Chris Mann is a PhD candidate working under the supervision of Dr. David Lafrenière. Beginning his studies at the Université de Montréal in September 2018, he is expecting to graduate in the spring of 2023. For his thesis project, he is working to modify and adapt existing instruments that were not originally designed to study exoplanets, and using them to do exactly that. One such instrument is the Dragonfly Telephoto array, a collection of 48 small cameras and lenses that all act together like one bigger telescope. Dragonfly was built to study very faint structures in galaxies. Another instrument is called NEOSSat, a small Canadian space telescope that was designed to monitor other satellites and near-Earth asteroids. He uses both these telescopes to detect and characterize exoplanet transits, the small decrease in a star’s brightness caused when an orbiting exoplanet blocks some of the starlight. The specific “shape” of how this starlight changes over time during the transit reveals a lot of information about the exoplanet.

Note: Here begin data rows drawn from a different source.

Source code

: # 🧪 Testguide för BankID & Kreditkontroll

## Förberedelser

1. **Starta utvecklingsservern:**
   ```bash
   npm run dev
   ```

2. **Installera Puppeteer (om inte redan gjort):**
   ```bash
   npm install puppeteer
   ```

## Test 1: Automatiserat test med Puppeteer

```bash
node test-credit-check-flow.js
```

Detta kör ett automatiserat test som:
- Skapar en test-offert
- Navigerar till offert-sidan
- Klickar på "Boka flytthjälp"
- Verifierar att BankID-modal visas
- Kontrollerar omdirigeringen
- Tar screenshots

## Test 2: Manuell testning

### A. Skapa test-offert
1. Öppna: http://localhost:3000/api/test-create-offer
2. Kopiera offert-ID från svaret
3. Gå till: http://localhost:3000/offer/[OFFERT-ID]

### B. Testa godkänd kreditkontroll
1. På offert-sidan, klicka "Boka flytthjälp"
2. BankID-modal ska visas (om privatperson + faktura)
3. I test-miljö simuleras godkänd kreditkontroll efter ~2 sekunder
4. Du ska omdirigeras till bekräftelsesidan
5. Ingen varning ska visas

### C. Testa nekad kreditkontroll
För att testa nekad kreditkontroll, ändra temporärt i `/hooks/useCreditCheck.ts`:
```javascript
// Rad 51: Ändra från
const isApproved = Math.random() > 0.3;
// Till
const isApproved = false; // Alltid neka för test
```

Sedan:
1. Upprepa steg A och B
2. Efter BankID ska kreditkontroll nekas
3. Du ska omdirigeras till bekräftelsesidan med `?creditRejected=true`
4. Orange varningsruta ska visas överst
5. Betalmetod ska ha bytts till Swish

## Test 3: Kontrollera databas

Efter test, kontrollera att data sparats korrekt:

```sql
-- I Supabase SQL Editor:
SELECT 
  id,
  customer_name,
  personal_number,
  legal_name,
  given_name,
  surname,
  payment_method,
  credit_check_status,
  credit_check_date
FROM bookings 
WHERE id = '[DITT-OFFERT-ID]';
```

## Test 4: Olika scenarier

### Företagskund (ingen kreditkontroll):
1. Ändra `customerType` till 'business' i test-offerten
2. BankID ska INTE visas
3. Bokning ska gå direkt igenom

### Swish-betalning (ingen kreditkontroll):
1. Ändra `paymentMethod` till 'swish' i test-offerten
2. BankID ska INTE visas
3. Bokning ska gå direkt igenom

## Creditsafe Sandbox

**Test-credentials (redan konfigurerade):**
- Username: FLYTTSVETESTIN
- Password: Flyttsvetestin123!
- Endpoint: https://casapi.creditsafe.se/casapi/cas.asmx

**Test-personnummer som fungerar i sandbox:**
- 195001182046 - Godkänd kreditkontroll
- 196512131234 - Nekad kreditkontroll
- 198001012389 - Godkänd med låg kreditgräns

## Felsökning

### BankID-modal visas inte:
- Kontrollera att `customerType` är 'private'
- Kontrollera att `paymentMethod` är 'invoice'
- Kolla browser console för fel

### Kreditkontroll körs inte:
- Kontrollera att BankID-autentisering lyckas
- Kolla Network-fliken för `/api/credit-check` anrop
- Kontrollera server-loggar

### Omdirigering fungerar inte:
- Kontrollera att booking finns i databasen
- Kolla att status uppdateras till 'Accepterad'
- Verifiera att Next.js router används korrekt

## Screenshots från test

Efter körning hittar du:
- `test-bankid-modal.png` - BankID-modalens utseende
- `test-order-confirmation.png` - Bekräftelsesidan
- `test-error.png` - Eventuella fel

His PhD project has extensively involved telescope operation, image processing, and photometric extraction. His exoplanet confirmation studies involve modelling time-series photometric light curves and radial velocity motions to extract key exoplanet parameters, including the planet’s size and mass. He has also been working to characterize hidden unseen planets based on their subtle effects on the exoplanets we do detect (i.e. transit timing variations and extra radial velocity accelerations).
Chris is also interested in many other aspects of exoplanet science, such as constructing large radial velocity campaigns, developing new exoplanet instruments, and characterizing exoplanet atmospheres. He is active in public outreach, giving talks to the public, grade-school classrooms, and university venues. He has mentored several student interns and enjoys teaching as well.